Texto extraído >>

+ + +

Por: André | 10 Julho 2014
“O Espírito Santo, em tempo oportuno, nos deu o Concílio Vaticano II; é hora de vivê-lo. O Papa Francisco disse-o com clareza, não podemos esperar mais tempo, devemos nos comprometer com esta tarefa, e a maneira de fazê-lo está claramente indicada no Documento de Aparecida e na Evangelii Gaudium.” A reflexão é de Carlos Aguiar Retes, arcebispo de Tlalnepantla, México, e presidente do Conselho Episcopal Latino-Americano (CELAM).
A entrevista é de Susana Nuin Núñez e publicada no sítio Noticelam, 12-06-2014. A tradução é de André Langer.
Eis a entrevista.
A Presidência do CELAM visita com frequência a cúria romana. Qual é o objetivo da visita? E quais foram alguns dos frutos destes encontros entre o CELAM e os dicastérios? Ou trata-se de reuniões de ordinária administração?
O Conselho da Presidência do CELAM, há vários quadriênios, visita a cúria romana e tem um encontro com o Papa. O CELAM é uma instância eclesial a serviço das 22 Conferências Episcopais da América Latina e Caribe. Muitos dos serviços que oferece às Conferências são realizados de maneira conjunta com dicastérios da Santa Sé, ou por recomendação dos mesmos. Esta convergência de serviços é fruto das conversas que a Presidência tem com os dicastérios.
Em nossa recente visita ao Pontifício Conselho para as Comunicações Sociais tratamos com satisfação o programa conjunto que se desenvolveu, de Seminários para os Bispos neste campo da Comunicação. Na avaliação, viu-se ser conveniente realizar os restantes já programados e inclusive oferecer algo semelhante aos Seminários, onde se formam os futuros sacerdotes. Também informamos, tanto à Secretaria do Sínodo como ao Pontifício Conselho para a Família, sobre o projeto do Congresso Latino-Americano de Agentes de Pastoral Familiar, que se realizará no Panamá no mês de agosto próximo em preparação ao Sínodo da Família.
A visita tem seu ponto máximo no encontro do CELAM com o Papa. Poderia nos dizer nestes anos o que significaram para o CELAM estes encontros?
Efetivamente, o encontro com o Santo Padre foi o ápice das visitas. Com o Papa Bento XVI, em outubro de 2011, apresentamos a ele o projeto da tradução da Bíblia que intitulamos BIA (Bíblia da Igreja na América); foi de grande interesse para ele conhecer os critérios assumidos nesta tradução e saber que é um projeto conjunto com a Conferência Episcopal dos Estados Unidos. Nessa visita nos adiantou que faria, possivelmente, uma viagem ao México e Cuba, como de fato fez em março de 2012.

+ + +

Tarefas obrigatórias >>
**A)** Extraia da entrevista sobre o CELAM o trecho que começa em "O Conselho da" e termina em "com os dicastérios.", incluindo essas palavras.
**B)** Segundo a entrevista sobre o CELAM, em que mês e ano o Papa Bento XVI fez a viagem ao México e a Cuba?
**C)** Liste todos os países citados na entrevista sobre o CELAM.

Extrações de texto por página >>
+ + +

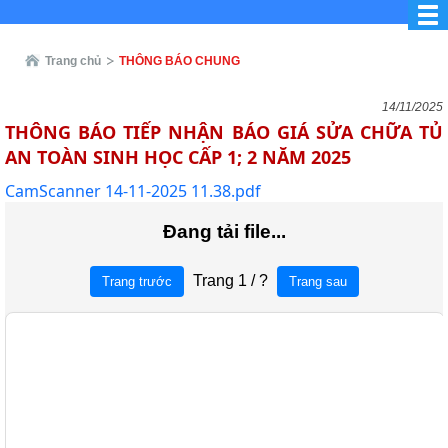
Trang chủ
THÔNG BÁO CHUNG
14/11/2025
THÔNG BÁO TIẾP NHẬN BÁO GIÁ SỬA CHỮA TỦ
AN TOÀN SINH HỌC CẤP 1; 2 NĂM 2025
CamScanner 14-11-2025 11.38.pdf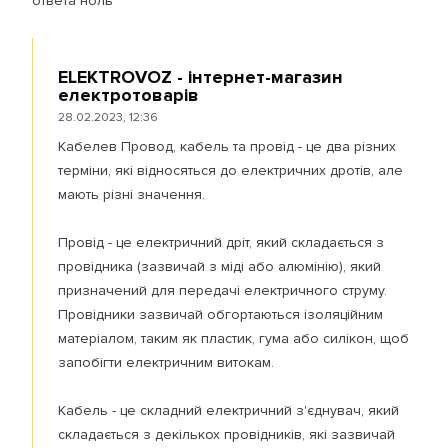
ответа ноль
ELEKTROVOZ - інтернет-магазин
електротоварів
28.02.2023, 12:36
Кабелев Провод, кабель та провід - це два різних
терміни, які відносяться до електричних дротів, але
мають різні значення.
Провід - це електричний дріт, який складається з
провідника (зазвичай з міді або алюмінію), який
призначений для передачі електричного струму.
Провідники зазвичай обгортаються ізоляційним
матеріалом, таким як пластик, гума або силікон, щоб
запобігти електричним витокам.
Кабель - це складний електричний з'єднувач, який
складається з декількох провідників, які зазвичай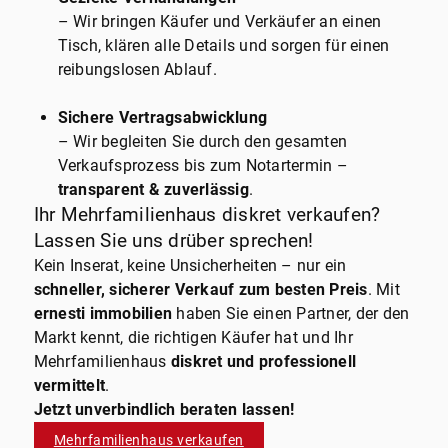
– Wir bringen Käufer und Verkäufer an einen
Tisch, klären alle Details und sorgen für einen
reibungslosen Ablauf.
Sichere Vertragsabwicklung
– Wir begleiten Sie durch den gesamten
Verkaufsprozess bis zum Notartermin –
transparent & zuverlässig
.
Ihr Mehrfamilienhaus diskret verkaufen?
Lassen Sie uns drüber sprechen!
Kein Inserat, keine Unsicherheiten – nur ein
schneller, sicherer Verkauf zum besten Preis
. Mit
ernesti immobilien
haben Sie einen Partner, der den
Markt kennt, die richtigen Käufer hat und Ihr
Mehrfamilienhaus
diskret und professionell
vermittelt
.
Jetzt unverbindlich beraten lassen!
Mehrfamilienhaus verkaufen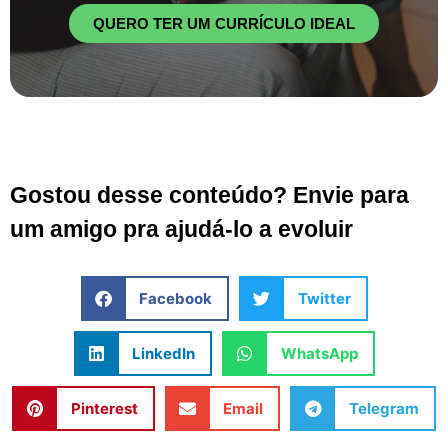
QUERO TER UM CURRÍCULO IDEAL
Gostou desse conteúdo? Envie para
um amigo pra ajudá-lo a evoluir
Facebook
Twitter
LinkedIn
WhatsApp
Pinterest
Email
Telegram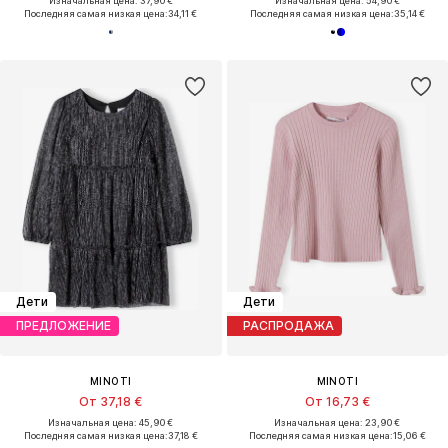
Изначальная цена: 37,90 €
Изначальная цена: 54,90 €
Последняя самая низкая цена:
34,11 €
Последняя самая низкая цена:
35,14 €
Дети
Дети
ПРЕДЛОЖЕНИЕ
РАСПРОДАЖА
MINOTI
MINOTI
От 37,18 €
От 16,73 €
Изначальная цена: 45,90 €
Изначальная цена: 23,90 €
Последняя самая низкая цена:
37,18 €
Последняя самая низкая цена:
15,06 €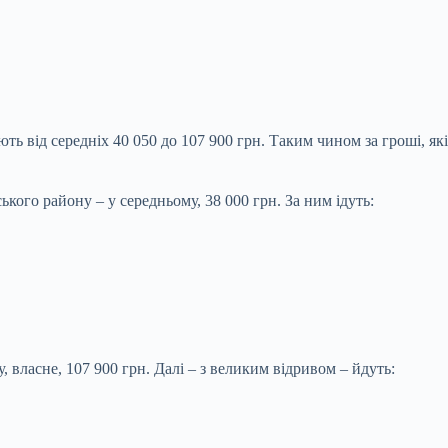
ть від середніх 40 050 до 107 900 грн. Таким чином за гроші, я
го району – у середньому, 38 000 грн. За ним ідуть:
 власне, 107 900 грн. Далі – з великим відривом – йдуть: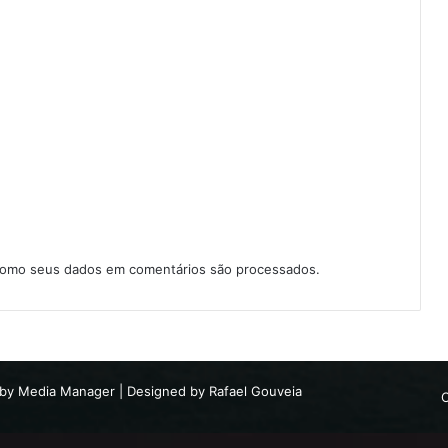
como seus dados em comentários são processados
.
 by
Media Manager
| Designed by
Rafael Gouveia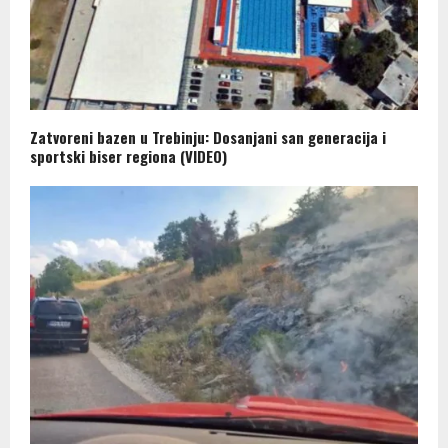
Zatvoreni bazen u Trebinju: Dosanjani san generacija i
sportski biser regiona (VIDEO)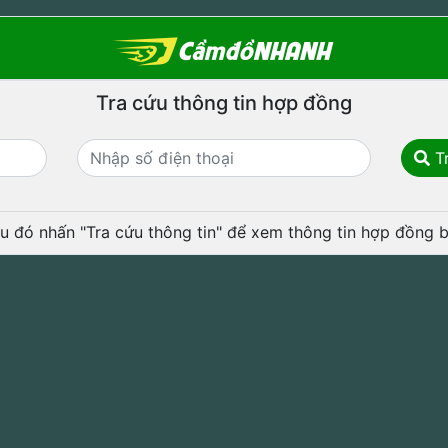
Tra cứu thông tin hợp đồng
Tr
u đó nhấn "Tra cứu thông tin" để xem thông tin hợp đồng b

+ + +

Respostas por tarefa >>
**A)**
O Conselho da Presidência do CELAM, há vários quadriênios, visita a cúria romana e tem um encontro com o Papa. O CELAM é uma instância eclesial a serviço das 22 Conferências Episcopais da América Latina e Caribe. Muitos dos serviços que oferece às Conferências são realizados de maneira conjunta com dicastérios da Santa Sé, ou por recomendação dos mesmos. Esta convergência de serviços é fruto das conversas que a Presidência tem com os dicastérios.

**B)** Em março de 2012.

**C)** México, Panamá, Estados Unidos e Cuba.